NRA's desalination fund could run dry by August
The Nueces River Authority (NRA), the small state agency leading the proposed $6 to $7 billion Harbor Island seawater desalination project, may exhaust its desalination fund by the end of August, according to statements made at the agency's June 25 board meeting and internal records obtained by KRIS 6 News, which first reported the story July 1.
The revelations have already drawn scrutiny from Austin. In a July 2 letter to NRA Board President Eric Burnett, State Senator Juan "Chuy" Hinojosa, who reviewed the agency's bank statements himself, pressed the board for a full accounting of its finances and a contingency plan, warning that the agency's core mission "may have taken a backseat" to the pursuit of a single megaproject.
The Harbor Island project would draw seawater from the Gulf and pipe it as far as 200 miles inland to cities, water districts and industrial customers across South and Central Texas. If built, it would rank among the largest seawater desalination facilities in the country.
But design work on the pipeline has stopped. Lockwood, Andrews & Newnan, the engineering firm hired for the pipeline, completed its existing contract and has not received a new work order, company leaders confirmed.
Meanwhile, the fund meant to pay for the project is dwindling. "Conceivably, we're out of money at the end of August in desal," board member Dan Suckley said at the June meeting. Chief Financial Officer Robin Murray confirmed that assessment would hold true if anticipated payments fail to arrive.
Unlike most Texas governmental entities, the NRA cannot levy taxes and receives no guaranteed state or federal revenue; it earns income by operating small water systems and performing planning work under contract. Several of those revenue streams have recently ended or been frozen, including a McMullen County utilities contract, a watershed education contract worth more than $100,000, and a roughly $150,000 Texas Department of Agriculture colonia planning grant. Internal emails obtained by KRIS 6 show the agency's own CFO warned leadership that nearly every department was spending more than it took in.
To cover the gap, the agency has leaned on the one fund still holding cash: non-refundable reservation fees paid by 18 cities and water districts, about $4.1 million in total, to hold a place in line for future desalinated water. Those fees have been used to cover general operating costs, including most of Executive Director John Byrum's salary, according to statements Murray made to the board in May.
If the plant is never built, the cities do not get that money back.
The largest single commitment came from the City of Corpus Christi, which paid a $2.7 million non-refundable reservation fee in a lump sum. As the Current reported in April, former NRA Chief Operating Officer Travis Pruski alleged in his resignation that Byrum had presented inflated water sales figures to the NRA board and to the Corpus Christi City Council, claiming roughly 36 million gallons per day in committed sales when actual commitments stood closer to 21 million gallons per day, before the council approved that payment.
A board-commissioned investigation later found no evidence of intentional wrongdoing, but in the wake of the allegations the board adopted new oversight measures, including monthly meetings and required financial reports.
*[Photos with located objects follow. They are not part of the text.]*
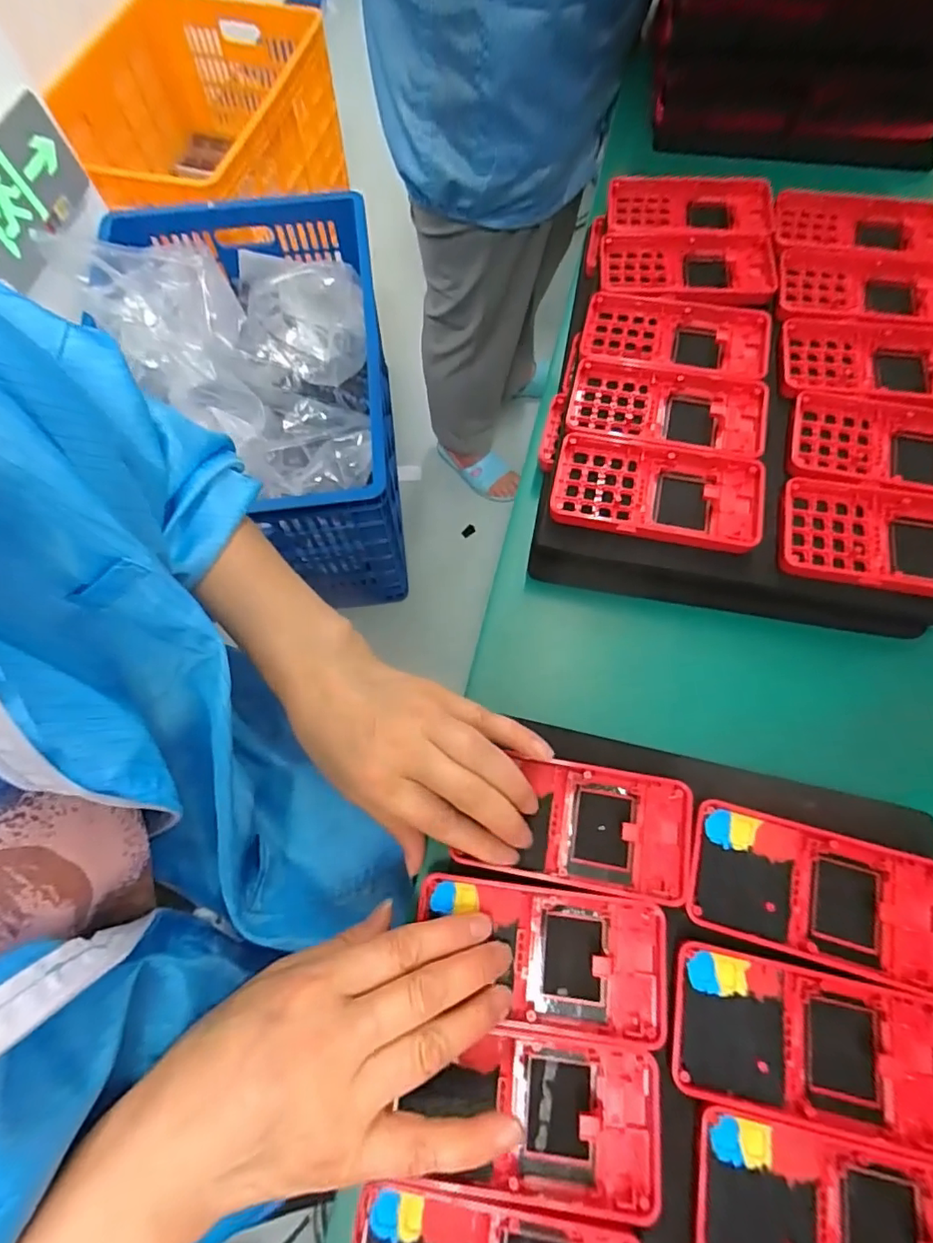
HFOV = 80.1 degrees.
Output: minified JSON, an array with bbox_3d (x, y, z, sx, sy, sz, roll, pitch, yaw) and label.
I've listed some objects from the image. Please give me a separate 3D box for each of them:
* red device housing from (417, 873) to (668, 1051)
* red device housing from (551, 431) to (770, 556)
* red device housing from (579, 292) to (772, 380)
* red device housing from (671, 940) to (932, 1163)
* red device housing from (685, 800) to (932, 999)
[{"bbox_3d":[0.037,0.165,0.274,0.120,0.016,0.060,6,72,3],"label":"red device housing"},{"bbox_3d":[0.118,-0.080,0.341,0.124,0.014,0.066,12,70,6],"label":"red device housing"},{"bbox_3d":[0.145,-0.197,0.386,0.125,0.019,0.070,12,70,6],"label":"red device housing"},{"bbox_3d":[0.160,0.196,0.258,0.122,0.014,0.063,11,70,5],"label":"red device housing"},{"bbox_3d":[0.177,0.137,0.281,0.123,0.014,0.062,15,70,7],"label":"red device housing"}]

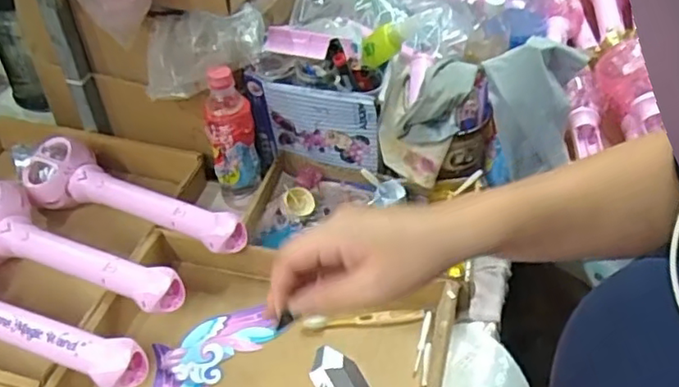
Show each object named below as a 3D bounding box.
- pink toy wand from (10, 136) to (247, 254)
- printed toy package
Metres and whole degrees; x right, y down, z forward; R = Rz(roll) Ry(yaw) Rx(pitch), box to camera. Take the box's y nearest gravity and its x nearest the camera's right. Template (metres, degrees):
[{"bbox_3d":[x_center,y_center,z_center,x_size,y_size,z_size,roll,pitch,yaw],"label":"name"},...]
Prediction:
[{"bbox_3d":[-0.284,0.006,0.806,0.364,0.058,0.097,22,46,22],"label":"pink toy wand"},{"bbox_3d":[-0.038,-0.093,0.848,0.179,0.139,0.030,11,43,12],"label":"printed toy package"}]

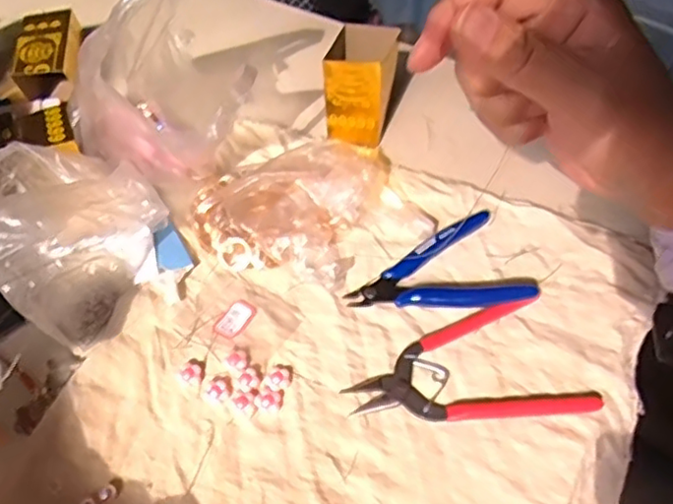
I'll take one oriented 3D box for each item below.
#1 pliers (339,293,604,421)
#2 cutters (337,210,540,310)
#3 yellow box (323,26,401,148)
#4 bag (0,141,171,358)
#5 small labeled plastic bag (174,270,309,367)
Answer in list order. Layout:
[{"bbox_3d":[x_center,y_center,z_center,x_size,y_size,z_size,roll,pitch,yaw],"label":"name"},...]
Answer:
[{"bbox_3d":[0.080,0.077,0.396,0.143,0.007,0.081,-13,55,-9],"label":"pliers"},{"bbox_3d":[0.072,0.003,0.446,0.124,0.014,0.080,0,54,0],"label":"cutters"},{"bbox_3d":[0.019,-0.127,0.496,0.050,0.083,0.047,11,55,8],"label":"yellow box"},{"bbox_3d":[-0.168,-0.013,0.399,0.102,0.112,0.106,-24,56,-15],"label":"bag"},{"bbox_3d":[-0.064,0.043,0.420,0.067,0.004,0.055,32,60,23],"label":"small labeled plastic bag"}]

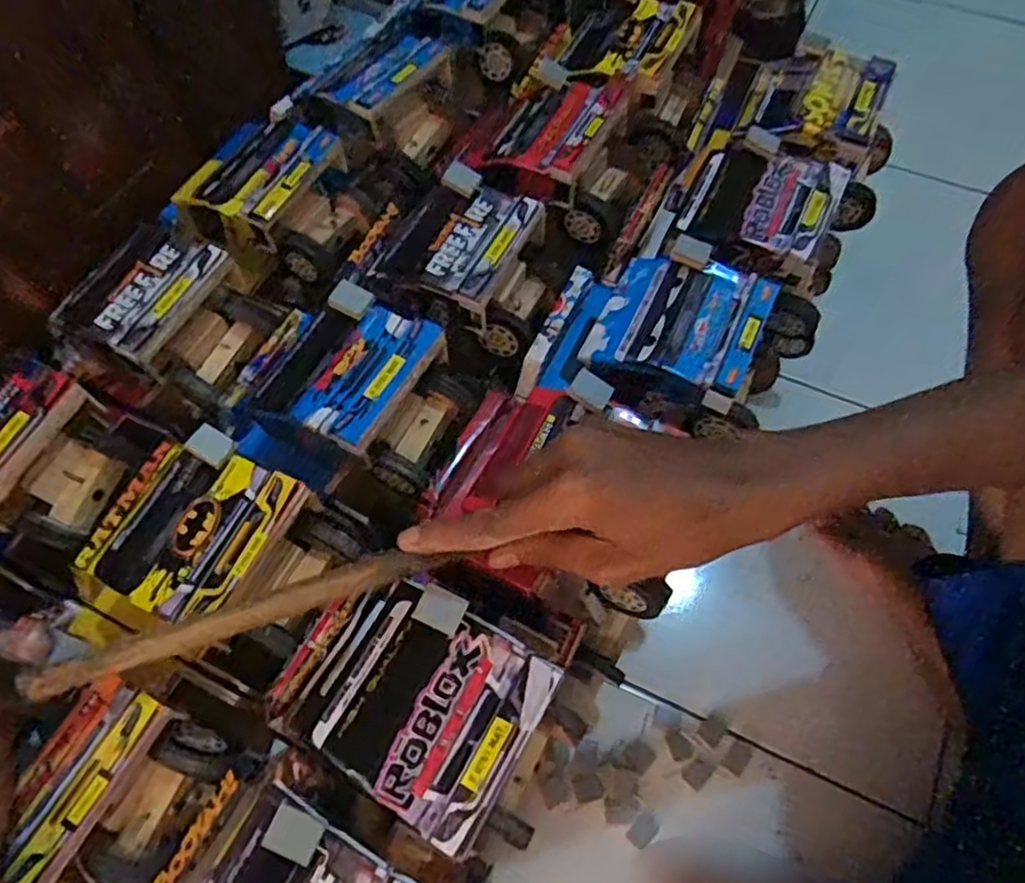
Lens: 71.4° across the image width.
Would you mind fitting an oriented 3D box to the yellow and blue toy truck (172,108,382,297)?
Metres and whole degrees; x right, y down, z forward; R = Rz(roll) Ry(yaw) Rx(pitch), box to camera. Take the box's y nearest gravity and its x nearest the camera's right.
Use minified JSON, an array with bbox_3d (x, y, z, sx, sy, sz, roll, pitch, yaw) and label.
[{"bbox_3d":[-0.190,-0.195,0.576,0.109,0.086,0.129,32,68,16],"label":"yellow and blue toy truck"}]

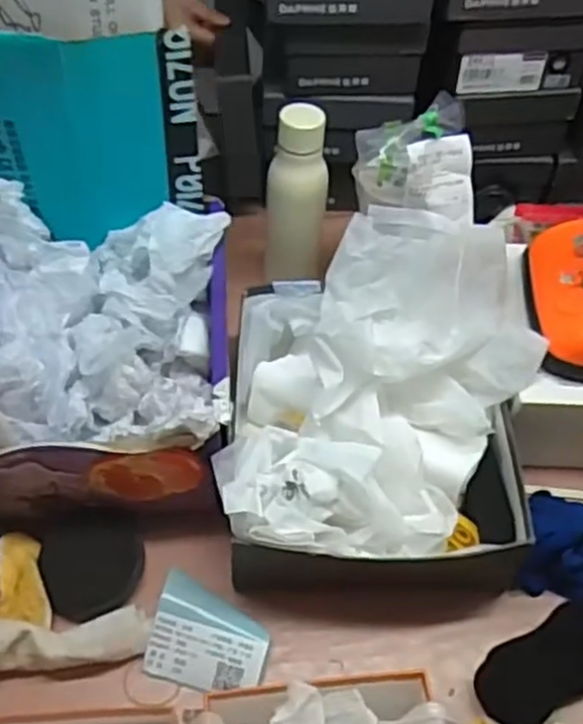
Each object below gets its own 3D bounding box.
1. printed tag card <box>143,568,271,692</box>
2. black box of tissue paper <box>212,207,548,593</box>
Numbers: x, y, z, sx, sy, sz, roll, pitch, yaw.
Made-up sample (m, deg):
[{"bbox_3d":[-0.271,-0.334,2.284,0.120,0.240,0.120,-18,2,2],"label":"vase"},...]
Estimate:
[{"bbox_3d":[-0.070,0.236,0.660,0.101,0.013,0.081,15,73,8],"label":"printed tag card"},{"bbox_3d":[0.083,0.035,0.749,0.273,0.180,0.340,5,50,2],"label":"black box of tissue paper"}]

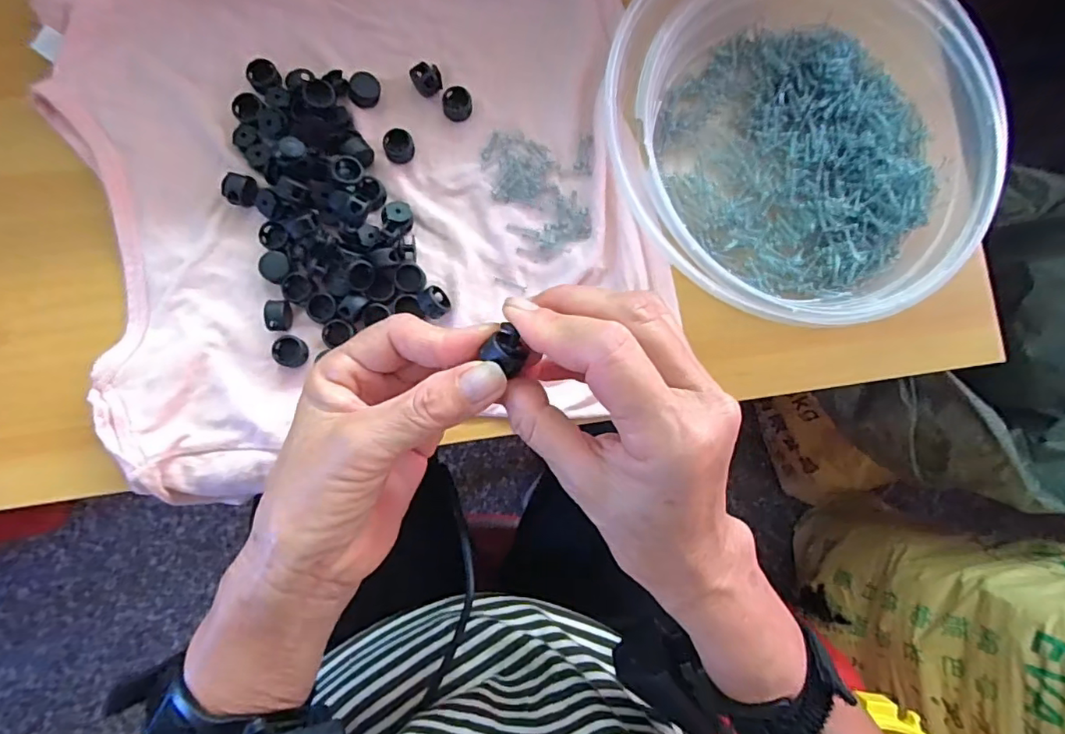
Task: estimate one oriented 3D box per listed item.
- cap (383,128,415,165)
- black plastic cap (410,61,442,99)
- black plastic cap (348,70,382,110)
[{"bbox_3d":[-0.077,-0.127,0.309,0.017,0.007,0.018,0,83,-2],"label":"cap"},{"bbox_3d":[-0.061,-0.166,0.310,0.016,0.009,0.016,0,83,-2],"label":"black plastic cap"},{"bbox_3d":[-0.096,-0.159,0.308,0.016,0.009,0.018,16,83,0],"label":"black plastic cap"}]

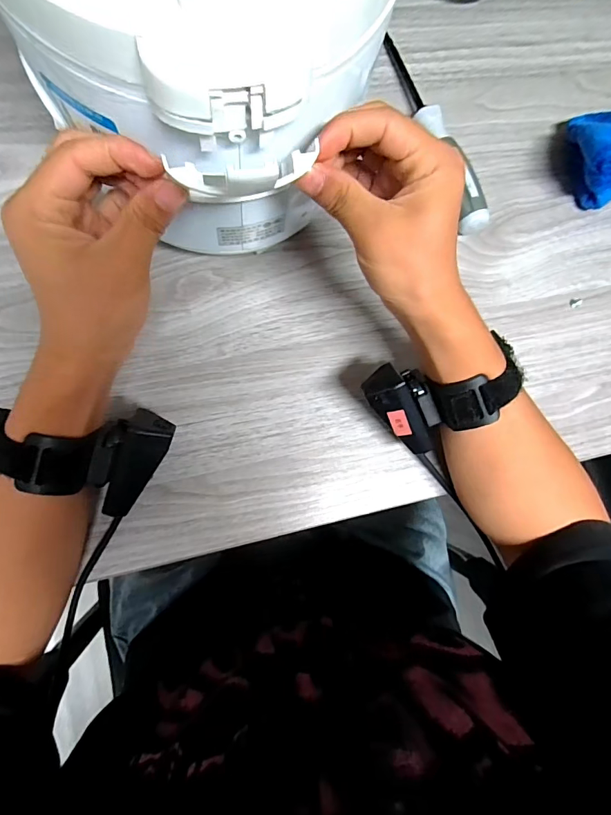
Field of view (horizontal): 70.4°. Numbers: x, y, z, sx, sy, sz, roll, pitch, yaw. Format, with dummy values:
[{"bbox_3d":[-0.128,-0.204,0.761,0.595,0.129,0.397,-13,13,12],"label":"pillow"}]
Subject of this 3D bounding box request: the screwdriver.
[{"bbox_3d":[0.114,-0.246,0.384,0.022,0.034,0.201,-19,86,-9],"label":"screwdriver"}]

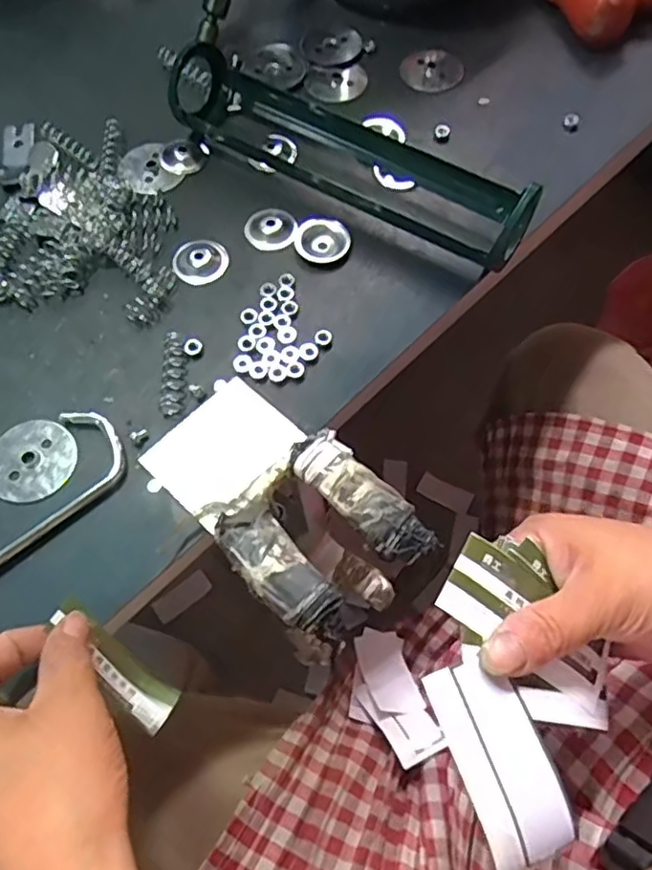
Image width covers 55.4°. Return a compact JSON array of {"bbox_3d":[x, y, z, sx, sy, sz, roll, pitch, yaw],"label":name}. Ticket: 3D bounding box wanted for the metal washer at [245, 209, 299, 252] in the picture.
[{"bbox_3d":[-0.035,-0.134,0.400,0.033,0.005,0.038,10,65,4],"label":"metal washer"}]

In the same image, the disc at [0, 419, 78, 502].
[{"bbox_3d":[-0.158,0.013,0.332,0.044,0.004,0.045,41,70,17],"label":"disc"}]

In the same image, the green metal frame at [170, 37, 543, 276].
[{"bbox_3d":[0.003,-0.184,0.405,0.272,0.045,0.068,34,68,14],"label":"green metal frame"}]

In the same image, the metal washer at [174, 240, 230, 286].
[{"bbox_3d":[-0.078,-0.110,0.387,0.032,0.004,0.032,0,64,-1],"label":"metal washer"}]

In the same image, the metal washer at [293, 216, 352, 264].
[{"bbox_3d":[-0.002,-0.124,0.396,0.034,0.007,0.035,0,64,-1],"label":"metal washer"}]

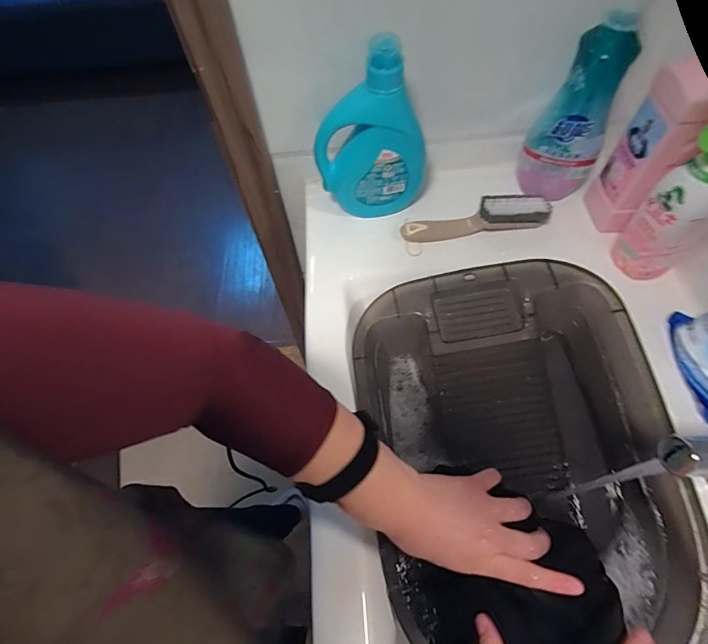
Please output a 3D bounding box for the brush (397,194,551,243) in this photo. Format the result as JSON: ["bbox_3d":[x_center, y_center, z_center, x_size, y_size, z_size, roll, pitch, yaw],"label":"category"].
[{"bbox_3d":[0.178,-0.150,0.595,0.214,0.048,0.033,-8,60,-1],"label":"brush"}]

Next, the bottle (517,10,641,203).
[{"bbox_3d":[0.289,-0.268,0.535,0.094,0.219,0.054,32,67,19],"label":"bottle"}]

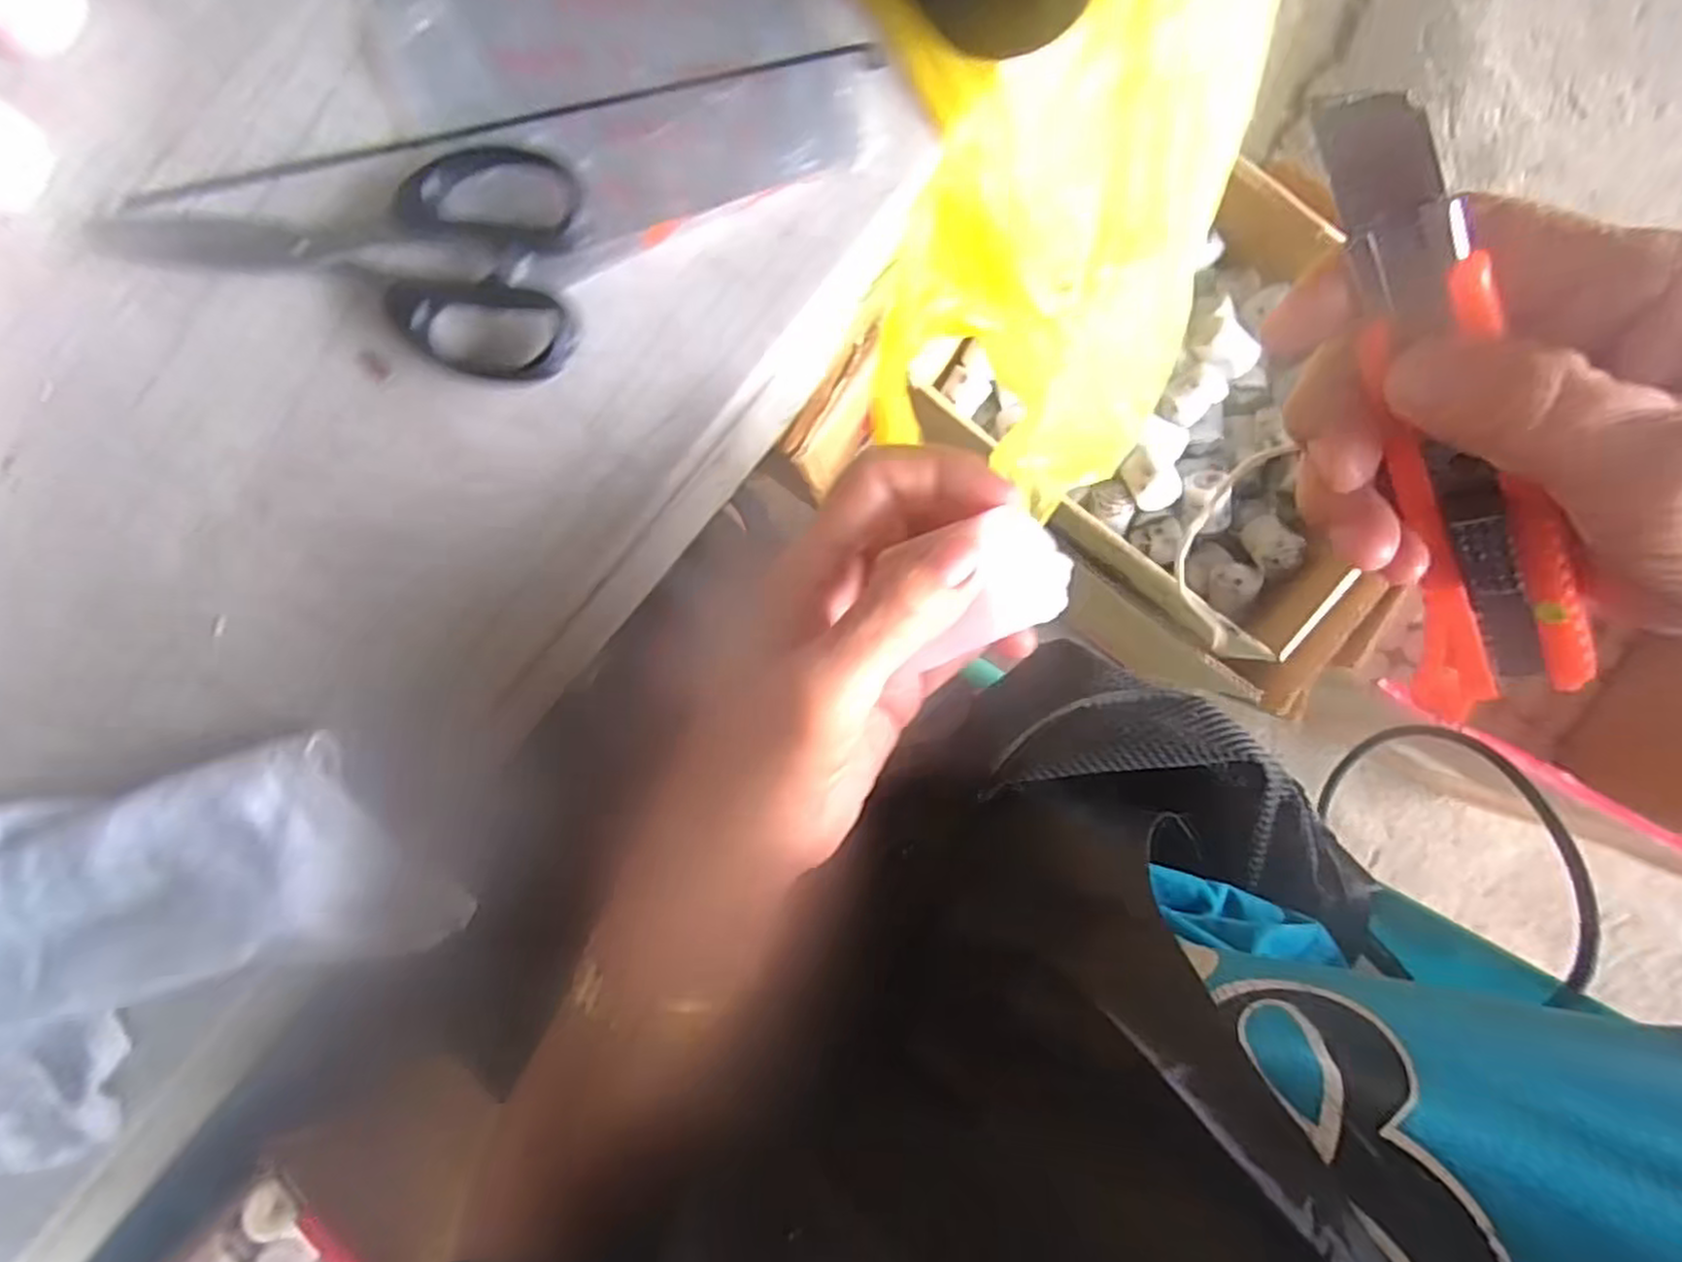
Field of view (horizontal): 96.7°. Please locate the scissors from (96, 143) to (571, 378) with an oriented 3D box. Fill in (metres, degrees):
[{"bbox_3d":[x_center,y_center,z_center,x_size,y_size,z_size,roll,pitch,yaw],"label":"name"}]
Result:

With annual renewal payments now coming due, NRA customers are hesitating. Three entities had been billed but had not paid as of the June meeting. Asked whether the money was coming, Deputy Director John Chisholm said of one, "possibly coming," and of the other two, "I don't think we know."
In Kyle, near Austin, where the city paid $270,000 after a 2025 presentation in which Pruski told council members the agency had "full backing of the state of Texas," Mayor Yvonne Flores-Cale said she will recommend against renewal. Governor Abbott's office told KRIS 6 that the "full backing" characterization did not come from the Governor's Office and that the state has made no formal financial commitment. Pruski said he presented official NRA materials in good faith at Byrum's direction.
Questions also surround the agency's claims of federal support. Byrum said in April that a $2.5 billion request had been made to President Trump and that a funding announcement was weeks away. When KRIS 6 contacted the White House, it could not confirm any request had been made or received. Byrum then said the Port of Corpus Christi had made the ask during the president's February visit. Port CEO Kent Britton said that is also inaccurate, stating no formal request tied to Harbor Island has ever been made by the port. Byrum could not confirm anything had been put in writing.
Byrum has said he is not worried, telling KRIS 6 the agency could borrow its way forward if the fund runs dry before new contracts arrive.
Sen. Hinojosa's letter asks the board to provide, among other items: a full-year cash flow projection (which Suckley has sought for more than a year without receiving), a written accounting of what funding requests have actually been submitted to state or federal officials and by whom, the agency's contingency plan if anticipated funding does not materialize, any early-termination exposure in its contracts, and the monthly financial reports the board began requiring in May.
Based on his review of eleven NRA bank accounts, Hinojosa wrote that the accounts flexible enough to cover operations could not sustain the agency's salary and recurring obligations "for more than a few months without new revenue coming in."